# strat arm rest



## copperhead (May 24, 2006)

im looking for a easy way to make the arm rest and the belly cut on a strat i built one this summer i pretty much did it with a grinder with a sanding disc and a sanding block , i was not happy with it but it was ok .is there some sort of jig i dont have a big bandsaw so it pretty much by hand


----------



## martyb1 (Aug 5, 2007)

I just use a rasp and a belt sander and cabinet scrapers.Kind of draw it out,then rough it out with the rasp,smooth it with the belt sander and cabinet scrapers,then finish it off with the orbital sander.They seem to come out fine

Everyone should have a set of these










But to answer your original question,I have seen pics of guys that use their bandsaw.I will see if I can find one


----------



## martyb1 (Aug 5, 2007)

At the G&L factory


----------



## Lincoln (Jun 2, 2008)

I use my table saw on the arm cut.
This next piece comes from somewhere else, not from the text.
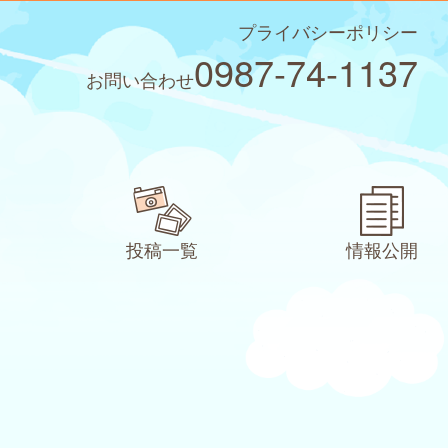
プライバシーポリシー
0987-74-1137
お問い合わせ
投稿一覧
情報公開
I've made a jig that holds the body (strat) at the right angles and in 1 pass - it's all done. I wouldn't be afraid to free hand one either.

The tummy cut I struggle with. I draw it out on the wood using something flexable (laminate/arborite) then I carve it out with sharp wood chissles (no hammer, just by hand) and smooth with a rasp, then sand. I'm looking for a better way to do them. It's takes me longer to do the tummy cut than the rest of the body combined. (minus paint/stain of course)

I have a 14" bandsaw and it's not big enough to do a tummy cut with. Guess I need a 20"


----------



## martyb1 (Aug 5, 2007)

If you go here
SP-Bass
You can see how I do mine


----------



## copperhead (May 24, 2006)

thanks guys those turned out really great i guess i will practice first


----------



## shoretyus (Jan 6, 2007)

I be a raspy kind of guy myself. I saw some where a guitar factory tour and they were using about a four or five inch blade on a shaft like a lathe. 

A little trick I have learned. I start with a good rasp then file But lately I have been using some used sheets of 24/ 40/60 grit paper off a flat floor sander. Never underestimate the power of 24 grit paper!!! Being used the makes it it work nice. Phone a equip rental store and see if they will give you a couple of used sheets for free.


I was just rereading...... get an *aggressive* rasp. I think I got mine from Lee Valley ( but who knows) It's round on one side and flat on the other. I just draw a line and start. I guestimate maybe ten minutes or so. But they maybe Microsoft moments :O


----------